Grâce à Dieu qui m’a fait bien naître Je suis heureux de mon bien-être
Depuis le jour béni de mon entrée dans l’air J’ai collectionné la joie Dans des boîtes dorées nouées d’un ruban clair Où le satin lissait la soie
Et quand je désirais plaire à mes grands-parents J’ouvrais mon coffret de dentelle Et vivement les doigts plongeaient en s’emparant De ce qui était dedans : telle
Voilette ou écharpe et telle paire de gants Qu’ils avaient portés après-guerre Et souriaient « mais oui, nous étions élégants Même si tu ne le vois guère. »
Grâce à Dieu qui m’a fait bien naître Je suis heureux de mon bien-être
Dans mes écrins secrets, je conservais des pleurs Mouillant la photo de mon père Décédé entouré de gerbes bleues de fleurs Et du dos de ma pauvre mère
Heureuse désormais puisqu’elle était à Dieu Retournée avec son cher être Et même si elle ne m’a pas dit « Adieu » Je sais qu’elle a reçu les mots sacrés du prêtre.
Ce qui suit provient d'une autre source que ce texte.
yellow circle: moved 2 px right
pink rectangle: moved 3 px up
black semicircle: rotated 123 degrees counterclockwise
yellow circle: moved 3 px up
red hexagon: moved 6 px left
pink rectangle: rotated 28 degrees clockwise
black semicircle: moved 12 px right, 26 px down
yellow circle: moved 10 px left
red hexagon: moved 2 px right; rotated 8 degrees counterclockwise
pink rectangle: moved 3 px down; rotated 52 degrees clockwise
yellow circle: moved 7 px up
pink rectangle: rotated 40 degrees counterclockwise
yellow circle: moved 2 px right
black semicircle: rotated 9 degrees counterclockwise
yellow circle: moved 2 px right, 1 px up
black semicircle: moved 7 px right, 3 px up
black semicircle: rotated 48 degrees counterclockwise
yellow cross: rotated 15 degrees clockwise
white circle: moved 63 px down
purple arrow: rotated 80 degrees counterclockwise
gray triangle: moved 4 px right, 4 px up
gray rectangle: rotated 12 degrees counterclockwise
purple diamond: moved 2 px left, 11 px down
De mes parents, j’ai peau, tête, âme, cœur et sang Des cris, des larmes et du rire Et quand je pense à eux, mes vieux dont je descends, Je voudrais dire et tant écrire.
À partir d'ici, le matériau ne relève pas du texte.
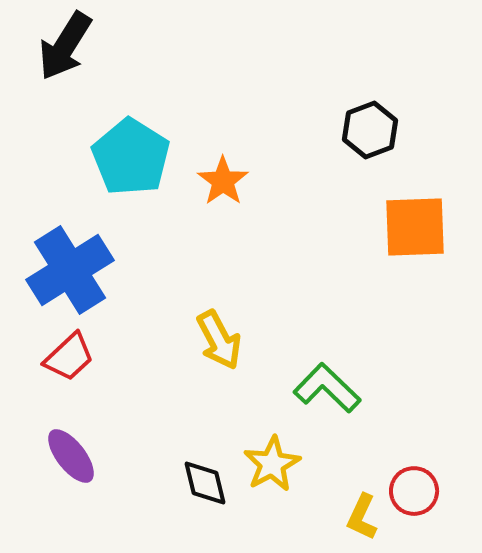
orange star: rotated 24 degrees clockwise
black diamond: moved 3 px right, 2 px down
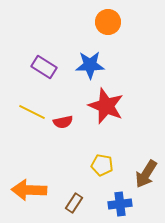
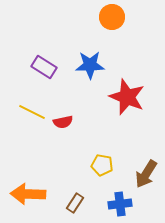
orange circle: moved 4 px right, 5 px up
red star: moved 21 px right, 9 px up
orange arrow: moved 1 px left, 4 px down
brown rectangle: moved 1 px right
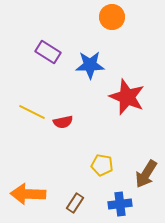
purple rectangle: moved 4 px right, 15 px up
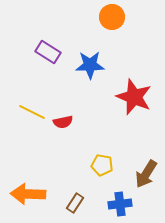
red star: moved 7 px right
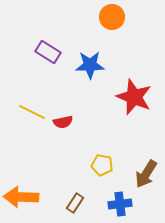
orange arrow: moved 7 px left, 3 px down
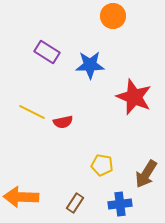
orange circle: moved 1 px right, 1 px up
purple rectangle: moved 1 px left
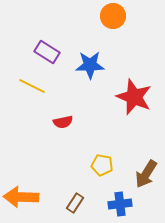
yellow line: moved 26 px up
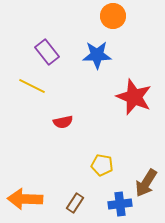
purple rectangle: rotated 20 degrees clockwise
blue star: moved 7 px right, 10 px up
brown arrow: moved 9 px down
orange arrow: moved 4 px right, 2 px down
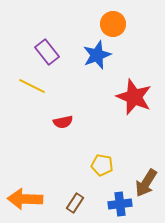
orange circle: moved 8 px down
blue star: rotated 20 degrees counterclockwise
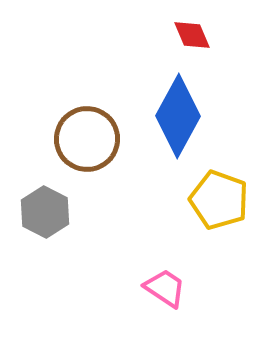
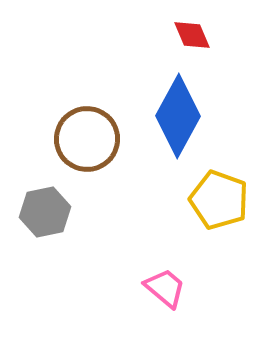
gray hexagon: rotated 21 degrees clockwise
pink trapezoid: rotated 6 degrees clockwise
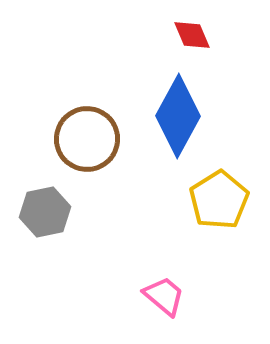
yellow pentagon: rotated 20 degrees clockwise
pink trapezoid: moved 1 px left, 8 px down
Grâce à Dieu qui m’a fait bien naître Je suis heureux de mon bien-être
J’ai prié dans les cieux Celui que j’aimais tant Qui berça mon lit blanc d’enfance Et, en chantant, dans un champ charmant je m’étends Sûr qu’il assure ma défense
Car si je ne crains rien, (grâce à lui je suis né) L’animal est là qui me tente : « Laisse-toi donc aller, aux autres j’ai donné Tant de trésors ; viens sous ma tente. »
Mais, je ne suis pas fou ; le Sage au ciel m’est doux Et de peu de don il me prive ; Il m’a façonné fort, lucide et il m’aide où Là où je suis à la dérive.
Grâce à Dieu qui m’a fait bien naître Je suis heureux de mon bien-être
Je me dis quelquefois : pourquoi fus-tu choisi Alors qu’un autre se désole Et mon visage ainsi devient tout cramoisi Et, marri, au loin, je m’isole.
Mais, je me ressaisis puis très ragaillardi Je retourne à ma gaieté d’être En riant de Charlot, de Laurel et Hardy Les premiers à l’applaudimètre.
Aujourd’hui, le passé me tient bien une main Et laisse au destin aller l’autre Encline à saisir au long de mon bon chemin La tienne, la sienne, la vôtre
Que le bon Dieu a bien fait naître En ouvrant en grand sa fenêtre.